- WORK ORDER
In the material below, find the line containing "13: (224, 324, 38.15)" and the line containing "40: (355, 239, 66.54)", then reproduce exactly both of them and every line between, and nothing else.

--- START ---

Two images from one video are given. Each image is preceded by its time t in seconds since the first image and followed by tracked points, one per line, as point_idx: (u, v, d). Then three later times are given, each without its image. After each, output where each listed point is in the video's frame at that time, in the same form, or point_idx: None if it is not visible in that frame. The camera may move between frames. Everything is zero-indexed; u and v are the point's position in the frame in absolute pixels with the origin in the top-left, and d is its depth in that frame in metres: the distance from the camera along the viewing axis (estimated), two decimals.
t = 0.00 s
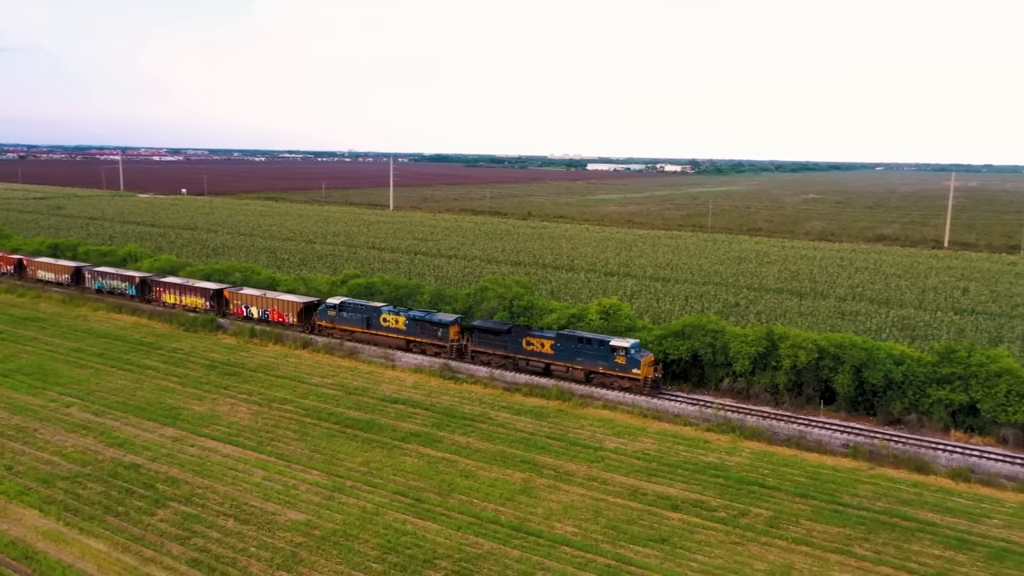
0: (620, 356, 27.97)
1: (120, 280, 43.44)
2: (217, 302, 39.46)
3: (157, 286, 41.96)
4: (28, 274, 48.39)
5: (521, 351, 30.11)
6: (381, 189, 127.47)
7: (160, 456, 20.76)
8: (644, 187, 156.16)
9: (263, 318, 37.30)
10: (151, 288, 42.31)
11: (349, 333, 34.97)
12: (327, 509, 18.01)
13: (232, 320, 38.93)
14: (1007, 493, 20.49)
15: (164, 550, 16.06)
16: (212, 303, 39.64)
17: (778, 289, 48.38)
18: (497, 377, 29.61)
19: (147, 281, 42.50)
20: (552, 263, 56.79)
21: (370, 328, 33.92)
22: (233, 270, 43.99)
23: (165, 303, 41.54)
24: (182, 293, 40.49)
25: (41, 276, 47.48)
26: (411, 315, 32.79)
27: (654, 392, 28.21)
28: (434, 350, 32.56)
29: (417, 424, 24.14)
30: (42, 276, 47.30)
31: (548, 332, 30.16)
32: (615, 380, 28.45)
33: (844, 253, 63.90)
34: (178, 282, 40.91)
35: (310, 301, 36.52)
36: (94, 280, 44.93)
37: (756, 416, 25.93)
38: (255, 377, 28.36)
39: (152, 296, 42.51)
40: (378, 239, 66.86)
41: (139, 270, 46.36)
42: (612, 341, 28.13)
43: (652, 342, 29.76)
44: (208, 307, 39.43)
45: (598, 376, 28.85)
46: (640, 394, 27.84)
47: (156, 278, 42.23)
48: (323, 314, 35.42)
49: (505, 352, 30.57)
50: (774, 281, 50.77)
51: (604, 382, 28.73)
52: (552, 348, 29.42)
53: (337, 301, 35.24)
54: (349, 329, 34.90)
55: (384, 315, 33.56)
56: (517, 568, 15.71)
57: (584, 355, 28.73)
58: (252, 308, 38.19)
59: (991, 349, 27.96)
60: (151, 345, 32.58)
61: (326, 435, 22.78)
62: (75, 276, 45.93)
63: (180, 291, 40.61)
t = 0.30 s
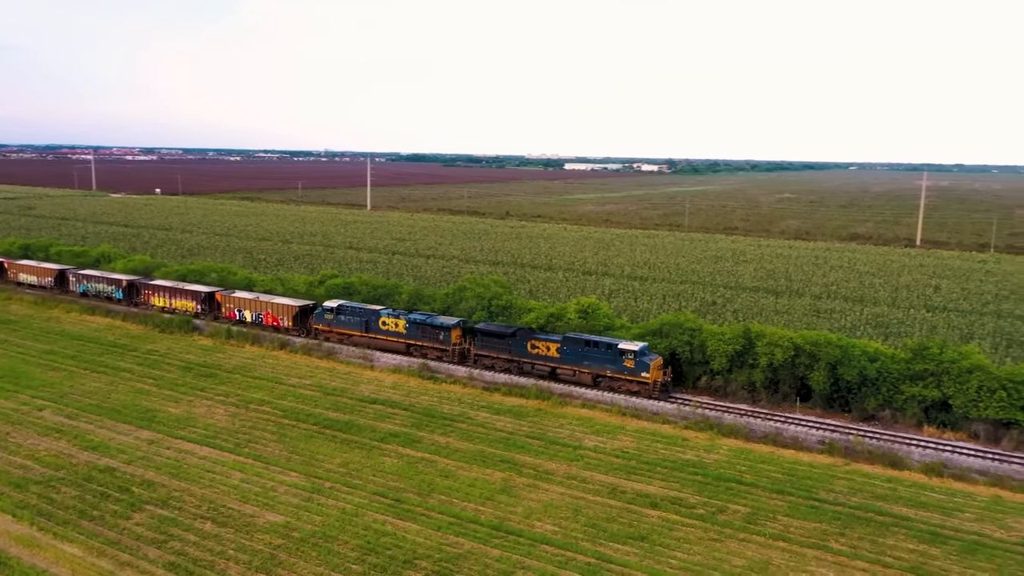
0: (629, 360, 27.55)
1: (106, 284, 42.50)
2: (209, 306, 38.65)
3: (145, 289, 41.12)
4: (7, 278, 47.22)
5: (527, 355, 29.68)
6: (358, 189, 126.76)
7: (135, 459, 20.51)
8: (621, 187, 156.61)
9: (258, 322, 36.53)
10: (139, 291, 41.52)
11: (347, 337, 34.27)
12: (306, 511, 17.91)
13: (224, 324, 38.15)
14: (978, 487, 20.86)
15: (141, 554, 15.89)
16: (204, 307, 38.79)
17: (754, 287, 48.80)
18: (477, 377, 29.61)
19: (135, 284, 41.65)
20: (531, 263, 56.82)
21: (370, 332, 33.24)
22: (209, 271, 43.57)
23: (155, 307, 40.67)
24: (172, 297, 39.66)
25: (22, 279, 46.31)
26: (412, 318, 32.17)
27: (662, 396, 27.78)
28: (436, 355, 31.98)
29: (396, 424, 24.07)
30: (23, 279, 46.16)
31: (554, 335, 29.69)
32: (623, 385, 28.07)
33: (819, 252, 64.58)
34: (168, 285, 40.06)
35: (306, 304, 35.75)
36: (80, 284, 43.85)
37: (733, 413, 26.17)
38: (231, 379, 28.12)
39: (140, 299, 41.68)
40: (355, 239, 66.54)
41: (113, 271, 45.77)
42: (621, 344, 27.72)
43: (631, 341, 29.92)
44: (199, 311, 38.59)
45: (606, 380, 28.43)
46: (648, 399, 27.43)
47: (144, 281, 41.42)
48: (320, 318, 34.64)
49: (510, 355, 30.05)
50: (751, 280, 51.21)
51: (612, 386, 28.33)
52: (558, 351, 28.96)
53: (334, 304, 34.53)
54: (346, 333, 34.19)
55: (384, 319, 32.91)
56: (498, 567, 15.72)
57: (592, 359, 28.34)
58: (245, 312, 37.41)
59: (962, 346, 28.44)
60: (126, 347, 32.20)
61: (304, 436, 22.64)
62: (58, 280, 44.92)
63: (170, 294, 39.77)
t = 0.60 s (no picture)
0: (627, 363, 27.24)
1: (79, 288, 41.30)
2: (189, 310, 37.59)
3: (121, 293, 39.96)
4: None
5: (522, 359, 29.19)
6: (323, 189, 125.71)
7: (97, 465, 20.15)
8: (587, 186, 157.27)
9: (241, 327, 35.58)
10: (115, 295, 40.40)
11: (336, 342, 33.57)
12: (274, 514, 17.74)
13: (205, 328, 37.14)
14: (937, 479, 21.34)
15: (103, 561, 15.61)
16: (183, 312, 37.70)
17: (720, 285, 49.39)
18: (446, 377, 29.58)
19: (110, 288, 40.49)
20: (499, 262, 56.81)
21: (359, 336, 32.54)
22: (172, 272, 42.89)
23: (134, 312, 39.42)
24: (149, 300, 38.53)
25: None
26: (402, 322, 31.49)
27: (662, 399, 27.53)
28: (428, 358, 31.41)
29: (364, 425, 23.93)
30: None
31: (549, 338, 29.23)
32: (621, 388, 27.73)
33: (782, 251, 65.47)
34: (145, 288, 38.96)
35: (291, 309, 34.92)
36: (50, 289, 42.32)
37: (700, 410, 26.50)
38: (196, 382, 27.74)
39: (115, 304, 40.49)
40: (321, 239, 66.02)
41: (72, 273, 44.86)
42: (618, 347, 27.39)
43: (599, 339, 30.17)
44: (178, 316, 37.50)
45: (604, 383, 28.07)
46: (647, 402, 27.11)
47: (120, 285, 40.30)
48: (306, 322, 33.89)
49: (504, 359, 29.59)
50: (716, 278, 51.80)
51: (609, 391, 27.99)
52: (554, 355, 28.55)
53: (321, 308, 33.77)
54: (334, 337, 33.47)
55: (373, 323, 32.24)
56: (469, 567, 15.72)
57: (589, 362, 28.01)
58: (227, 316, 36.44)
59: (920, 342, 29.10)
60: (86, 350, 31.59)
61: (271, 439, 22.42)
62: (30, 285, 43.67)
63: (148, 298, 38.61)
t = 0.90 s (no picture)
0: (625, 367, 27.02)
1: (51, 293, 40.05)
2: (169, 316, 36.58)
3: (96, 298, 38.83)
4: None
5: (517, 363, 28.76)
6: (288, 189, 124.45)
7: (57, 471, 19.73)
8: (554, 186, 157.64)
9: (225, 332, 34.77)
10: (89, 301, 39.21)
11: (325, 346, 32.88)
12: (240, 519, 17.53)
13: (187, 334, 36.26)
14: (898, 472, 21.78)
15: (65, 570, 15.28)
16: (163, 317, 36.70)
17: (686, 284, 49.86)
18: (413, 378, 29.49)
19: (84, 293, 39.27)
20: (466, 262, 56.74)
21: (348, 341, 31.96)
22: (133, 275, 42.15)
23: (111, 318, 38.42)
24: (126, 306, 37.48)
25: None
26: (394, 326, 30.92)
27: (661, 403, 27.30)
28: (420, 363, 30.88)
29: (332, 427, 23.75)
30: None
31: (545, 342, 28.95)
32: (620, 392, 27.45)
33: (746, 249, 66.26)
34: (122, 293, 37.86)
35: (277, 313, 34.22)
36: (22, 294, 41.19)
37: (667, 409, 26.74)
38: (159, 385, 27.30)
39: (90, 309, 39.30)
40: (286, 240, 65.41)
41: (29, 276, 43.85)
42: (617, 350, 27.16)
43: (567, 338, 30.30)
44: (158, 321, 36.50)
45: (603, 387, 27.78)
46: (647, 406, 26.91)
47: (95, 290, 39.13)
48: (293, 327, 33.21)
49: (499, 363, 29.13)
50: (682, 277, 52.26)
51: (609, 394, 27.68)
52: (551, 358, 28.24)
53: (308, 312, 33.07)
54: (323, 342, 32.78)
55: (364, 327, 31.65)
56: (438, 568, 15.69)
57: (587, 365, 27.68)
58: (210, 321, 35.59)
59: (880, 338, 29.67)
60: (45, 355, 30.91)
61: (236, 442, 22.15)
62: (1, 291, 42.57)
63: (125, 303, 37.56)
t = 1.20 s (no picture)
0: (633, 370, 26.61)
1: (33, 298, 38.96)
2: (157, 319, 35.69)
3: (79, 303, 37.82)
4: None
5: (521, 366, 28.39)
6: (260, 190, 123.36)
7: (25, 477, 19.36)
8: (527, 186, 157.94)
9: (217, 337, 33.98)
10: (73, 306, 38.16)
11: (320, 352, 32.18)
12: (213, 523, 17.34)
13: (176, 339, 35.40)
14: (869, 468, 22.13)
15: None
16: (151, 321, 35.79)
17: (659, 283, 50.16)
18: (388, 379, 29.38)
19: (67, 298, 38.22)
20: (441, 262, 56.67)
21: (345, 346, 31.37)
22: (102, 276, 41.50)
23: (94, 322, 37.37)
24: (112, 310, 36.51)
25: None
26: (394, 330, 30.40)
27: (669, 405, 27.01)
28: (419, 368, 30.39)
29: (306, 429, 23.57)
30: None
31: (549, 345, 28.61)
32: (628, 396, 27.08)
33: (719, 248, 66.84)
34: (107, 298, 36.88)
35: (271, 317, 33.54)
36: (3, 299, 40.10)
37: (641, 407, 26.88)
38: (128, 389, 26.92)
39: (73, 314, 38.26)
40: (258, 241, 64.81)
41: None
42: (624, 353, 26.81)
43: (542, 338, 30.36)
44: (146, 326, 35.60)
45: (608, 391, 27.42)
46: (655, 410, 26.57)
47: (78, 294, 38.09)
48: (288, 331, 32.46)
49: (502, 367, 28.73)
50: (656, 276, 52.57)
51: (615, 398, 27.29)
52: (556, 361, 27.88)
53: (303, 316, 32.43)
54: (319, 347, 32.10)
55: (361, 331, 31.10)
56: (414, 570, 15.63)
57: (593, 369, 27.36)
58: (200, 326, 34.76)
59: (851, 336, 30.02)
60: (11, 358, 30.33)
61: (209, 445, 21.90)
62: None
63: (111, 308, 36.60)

--- END ---

- EXERCISE ANSWER
13: (224, 324, 38.15)
14: (978, 487, 20.86)
15: (141, 554, 15.89)
16: (204, 307, 38.79)
17: (754, 287, 48.80)
18: (477, 377, 29.61)
19: (135, 284, 41.65)
20: (531, 263, 56.82)
21: (370, 332, 33.24)
22: (209, 271, 43.57)
23: (155, 307, 40.67)
24: (172, 297, 39.66)
25: (22, 279, 46.31)
26: (412, 318, 32.17)
27: (662, 396, 27.78)
28: (436, 355, 31.98)
29: (396, 424, 24.07)
30: (23, 279, 46.16)
31: (554, 335, 29.69)
32: (623, 385, 28.07)
33: (819, 252, 64.58)
34: (168, 285, 40.06)
35: (306, 304, 35.75)
36: (80, 284, 43.85)
37: (733, 413, 26.17)
38: (231, 379, 28.12)
39: (140, 299, 41.68)
40: (355, 239, 66.54)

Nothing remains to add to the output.